## Recorded data
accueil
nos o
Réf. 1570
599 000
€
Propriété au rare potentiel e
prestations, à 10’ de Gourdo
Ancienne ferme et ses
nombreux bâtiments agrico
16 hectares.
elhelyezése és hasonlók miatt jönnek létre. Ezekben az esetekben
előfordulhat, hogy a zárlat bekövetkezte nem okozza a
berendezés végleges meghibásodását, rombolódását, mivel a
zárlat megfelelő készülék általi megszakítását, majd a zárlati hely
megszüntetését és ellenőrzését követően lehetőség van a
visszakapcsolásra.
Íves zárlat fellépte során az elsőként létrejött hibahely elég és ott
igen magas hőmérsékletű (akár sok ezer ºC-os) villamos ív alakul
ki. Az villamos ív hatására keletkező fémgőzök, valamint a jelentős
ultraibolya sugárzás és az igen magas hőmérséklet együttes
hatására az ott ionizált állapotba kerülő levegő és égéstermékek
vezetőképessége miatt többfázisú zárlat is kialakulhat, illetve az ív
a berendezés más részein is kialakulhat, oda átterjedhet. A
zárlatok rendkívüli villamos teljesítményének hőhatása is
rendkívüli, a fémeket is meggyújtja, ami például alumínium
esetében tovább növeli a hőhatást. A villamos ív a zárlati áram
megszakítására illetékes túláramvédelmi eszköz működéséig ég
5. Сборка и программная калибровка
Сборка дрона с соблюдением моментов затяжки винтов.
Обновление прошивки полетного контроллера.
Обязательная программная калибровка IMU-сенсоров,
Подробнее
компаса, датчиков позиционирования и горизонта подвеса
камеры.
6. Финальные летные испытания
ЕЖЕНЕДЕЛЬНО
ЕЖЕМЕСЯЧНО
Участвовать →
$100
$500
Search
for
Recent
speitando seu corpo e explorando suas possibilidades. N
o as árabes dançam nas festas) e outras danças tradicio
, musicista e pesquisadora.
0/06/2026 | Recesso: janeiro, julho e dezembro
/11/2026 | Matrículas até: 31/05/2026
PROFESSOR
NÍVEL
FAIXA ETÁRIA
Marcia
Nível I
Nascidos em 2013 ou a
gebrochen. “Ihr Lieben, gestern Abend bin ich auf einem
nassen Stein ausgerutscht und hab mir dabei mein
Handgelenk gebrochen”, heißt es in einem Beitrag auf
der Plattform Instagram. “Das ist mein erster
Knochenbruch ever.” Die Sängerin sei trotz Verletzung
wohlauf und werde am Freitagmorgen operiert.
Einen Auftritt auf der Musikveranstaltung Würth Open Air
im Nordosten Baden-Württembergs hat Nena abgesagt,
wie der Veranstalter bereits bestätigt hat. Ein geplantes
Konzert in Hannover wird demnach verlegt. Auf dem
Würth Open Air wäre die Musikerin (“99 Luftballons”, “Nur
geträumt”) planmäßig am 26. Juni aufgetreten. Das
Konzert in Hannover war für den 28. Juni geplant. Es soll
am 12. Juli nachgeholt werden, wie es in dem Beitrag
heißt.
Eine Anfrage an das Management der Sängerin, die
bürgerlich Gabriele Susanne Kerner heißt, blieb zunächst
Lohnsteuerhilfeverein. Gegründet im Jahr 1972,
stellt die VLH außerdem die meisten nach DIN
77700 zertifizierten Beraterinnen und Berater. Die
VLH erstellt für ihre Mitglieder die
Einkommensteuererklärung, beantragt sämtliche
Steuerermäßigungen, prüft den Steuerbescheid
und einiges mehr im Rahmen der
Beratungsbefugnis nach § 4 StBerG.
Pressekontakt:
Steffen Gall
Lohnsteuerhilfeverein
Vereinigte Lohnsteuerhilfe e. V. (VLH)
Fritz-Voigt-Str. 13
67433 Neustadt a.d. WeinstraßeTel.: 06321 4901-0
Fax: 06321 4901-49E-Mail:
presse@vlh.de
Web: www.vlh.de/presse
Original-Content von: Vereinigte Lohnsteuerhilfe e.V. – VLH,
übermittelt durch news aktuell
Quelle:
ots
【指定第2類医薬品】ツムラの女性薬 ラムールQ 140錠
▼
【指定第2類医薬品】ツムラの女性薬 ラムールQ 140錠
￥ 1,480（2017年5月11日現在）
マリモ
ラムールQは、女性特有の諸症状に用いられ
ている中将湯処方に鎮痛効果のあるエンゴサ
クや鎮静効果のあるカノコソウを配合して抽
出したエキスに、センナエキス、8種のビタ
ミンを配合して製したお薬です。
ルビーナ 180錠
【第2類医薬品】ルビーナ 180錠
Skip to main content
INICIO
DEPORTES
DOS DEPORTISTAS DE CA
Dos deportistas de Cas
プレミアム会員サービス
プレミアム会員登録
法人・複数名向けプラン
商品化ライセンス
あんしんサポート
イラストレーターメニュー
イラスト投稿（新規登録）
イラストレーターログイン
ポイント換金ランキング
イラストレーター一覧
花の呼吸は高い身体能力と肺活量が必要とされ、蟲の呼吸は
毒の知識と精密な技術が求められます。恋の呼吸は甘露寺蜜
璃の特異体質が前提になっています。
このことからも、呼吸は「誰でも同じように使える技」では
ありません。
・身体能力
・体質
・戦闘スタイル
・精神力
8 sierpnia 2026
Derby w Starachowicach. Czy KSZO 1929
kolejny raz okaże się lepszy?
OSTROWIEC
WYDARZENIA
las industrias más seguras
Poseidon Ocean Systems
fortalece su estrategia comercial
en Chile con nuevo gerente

## Task
Reproduce verbatim the part of the entries that opens with the first line and closes with the line containing "speitando seu corpo", including both of those lines.

## Problem solution
accueil
nos o
Réf. 1570
599 000
€
Propriété au rare potentiel e
prestations, à 10’ de Gourdo
Ancienne ferme et ses
nombreux bâtiments agrico
16 hectares.
elhelyezése és hasonlók miatt jönnek létre. Ezekben az esetekben
előfordulhat, hogy a zárlat bekövetkezte nem okozza a
berendezés végleges meghibásodását, rombolódását, mivel a
zárlat megfelelő készülék általi megszakítását, majd a zárlati hely
megszüntetését és ellenőrzését követően lehetőség van a
visszakapcsolásra.
Íves zárlat fellépte során az elsőként létrejött hibahely elég és ott
igen magas hőmérsékletű (akár sok ezer ºC-os) villamos ív alakul
ki. Az villamos ív hatására keletkező fémgőzök, valamint a jelentős
ultraibolya sugárzás és az igen magas hőmérséklet együttes
hatására az ott ionizált állapotba kerülő levegő és égéstermékek
vezetőképessége miatt többfázisú zárlat is kialakulhat, illetve az ív
a berendezés más részein is kialakulhat, oda átterjedhet. A
zárlatok rendkívüli villamos teljesítményének hőhatása is
rendkívüli, a fémeket is meggyújtja, ami például alumínium
esetében tovább növeli a hőhatást. A villamos ív a zárlati áram
megszakítására illetékes túláramvédelmi eszköz működéséig ég
5. Сборка и программная калибровка
Сборка дрона с соблюдением моментов затяжки винтов.
Обновление прошивки полетного контроллера.
Обязательная программная калибровка IMU-сенсоров,
Подробнее
компаса, датчиков позиционирования и горизонта подвеса
камеры.
6. Финальные летные испытания
ЕЖЕНЕДЕЛЬНО
ЕЖЕМЕСЯЧНО
Участвовать →
$100
$500
Search
for
Recent
speitando seu corpo e explorando suas possibilidades. N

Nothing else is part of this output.